* Exercise:
Copy the part of the rows below that opens with the line containing "Is there a majority slice in this chart?" and continues through the end of the rows, reproducing each line word for word. Omit the pictures from your answer.

* Extracted information:
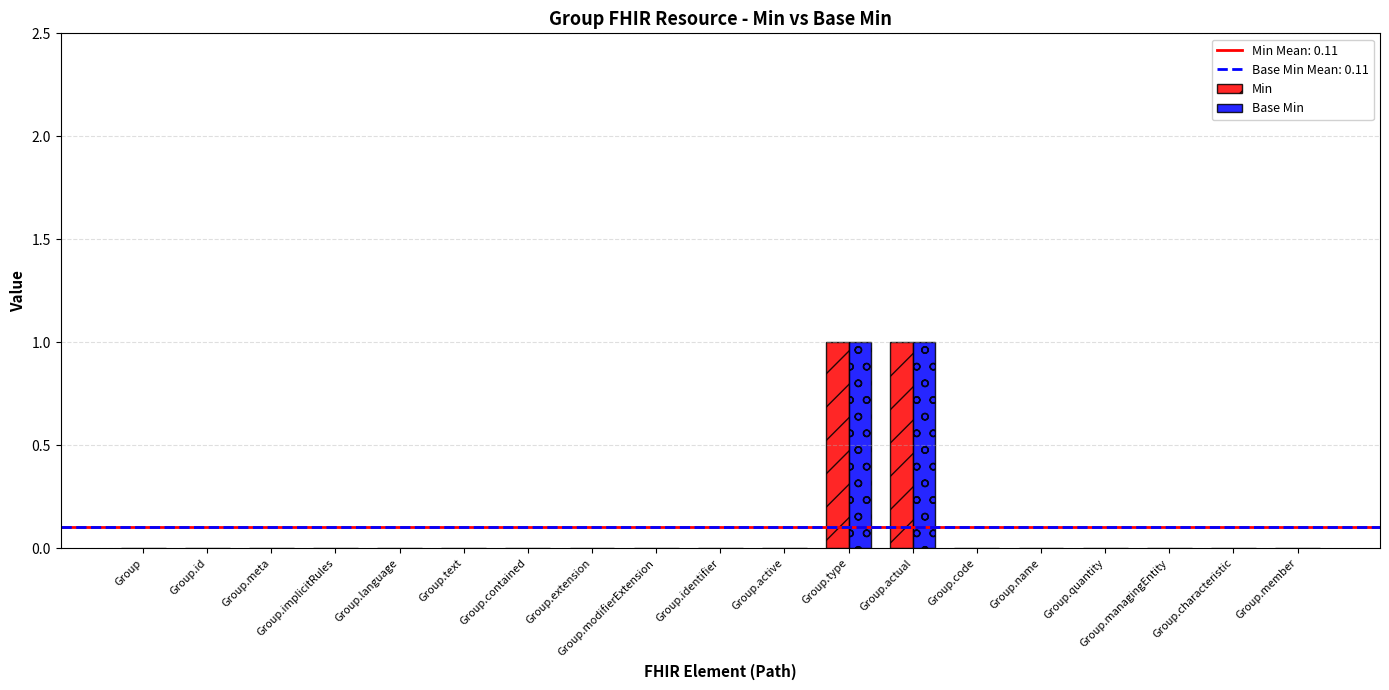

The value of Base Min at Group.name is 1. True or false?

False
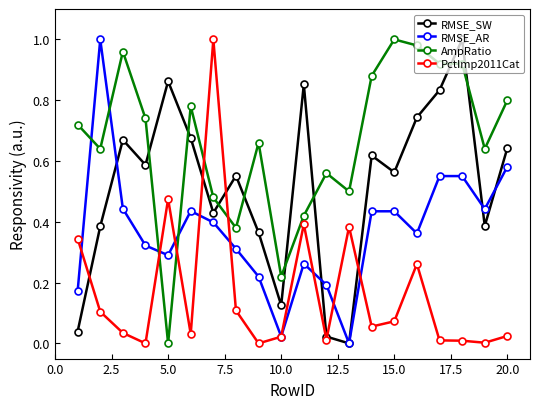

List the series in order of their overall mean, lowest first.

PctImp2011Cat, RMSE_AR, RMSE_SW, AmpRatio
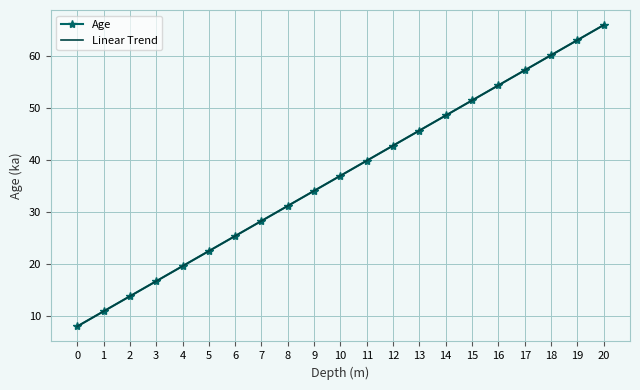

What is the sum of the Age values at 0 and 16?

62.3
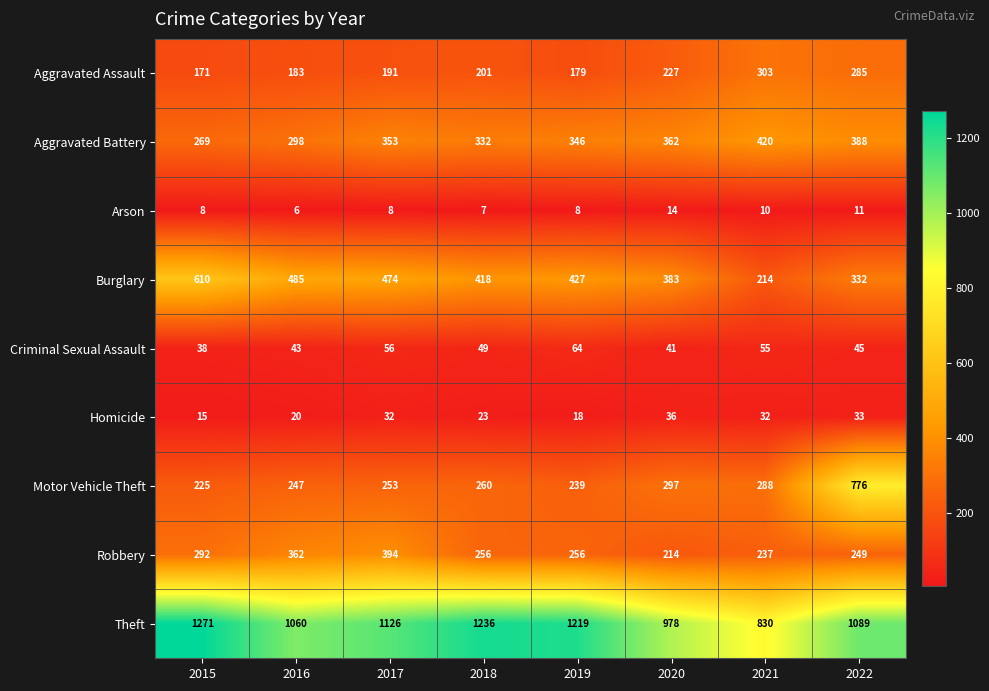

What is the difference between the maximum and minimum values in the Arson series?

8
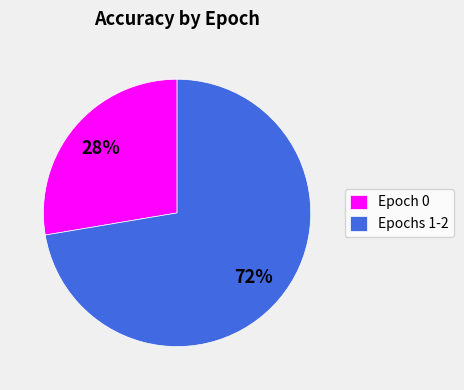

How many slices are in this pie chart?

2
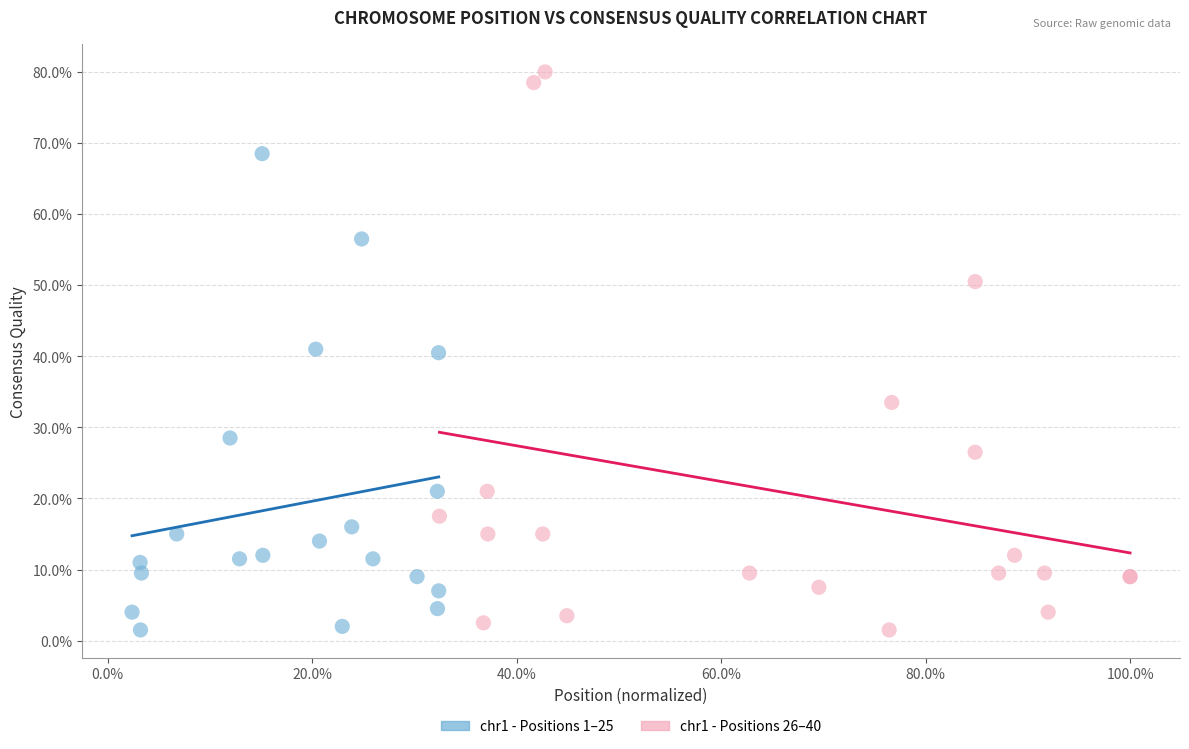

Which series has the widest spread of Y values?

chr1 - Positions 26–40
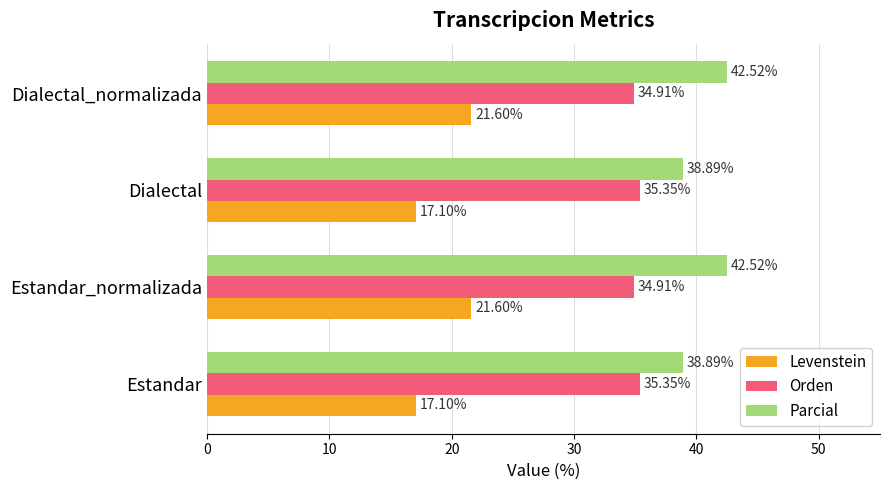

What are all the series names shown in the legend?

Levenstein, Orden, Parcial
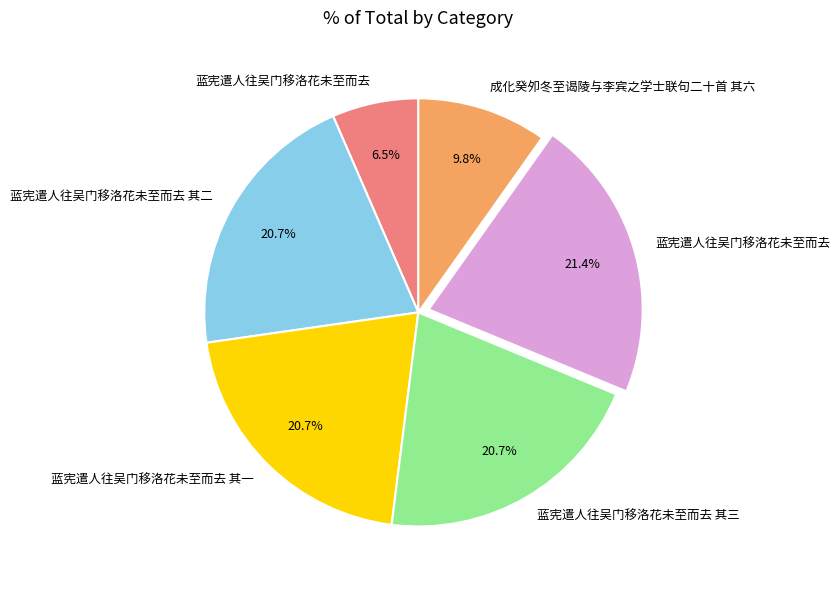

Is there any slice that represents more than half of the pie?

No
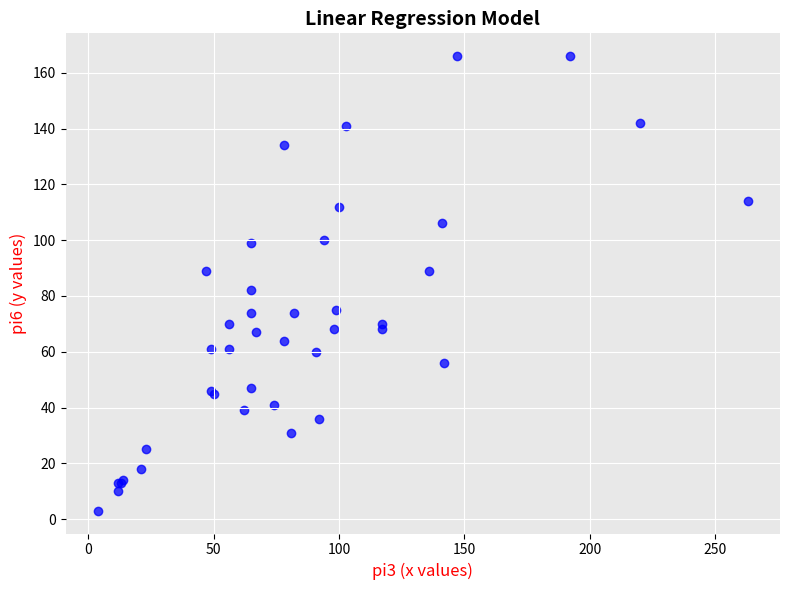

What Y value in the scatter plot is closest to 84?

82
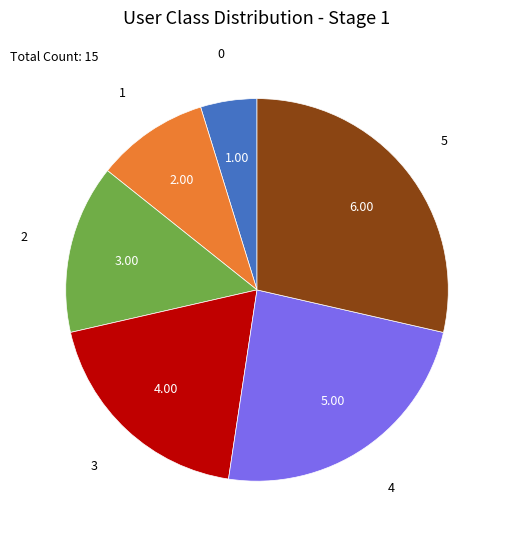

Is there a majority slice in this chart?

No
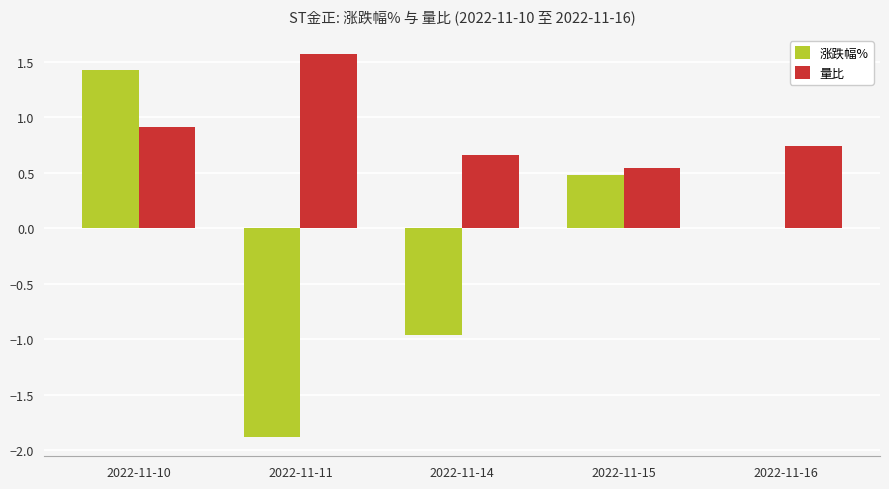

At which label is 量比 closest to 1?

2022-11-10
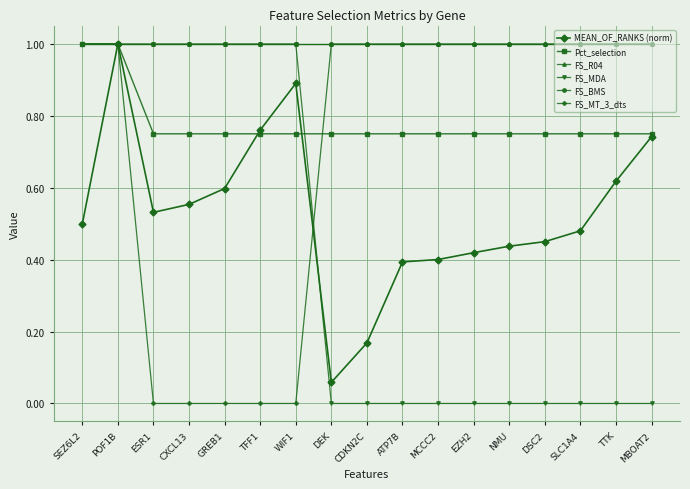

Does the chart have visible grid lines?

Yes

* Exercise output:
Is there a majority slice in this chart?

No

At which label is 量比 closest to 1?

2022-11-10

Does the chart have visible grid lines?

Yes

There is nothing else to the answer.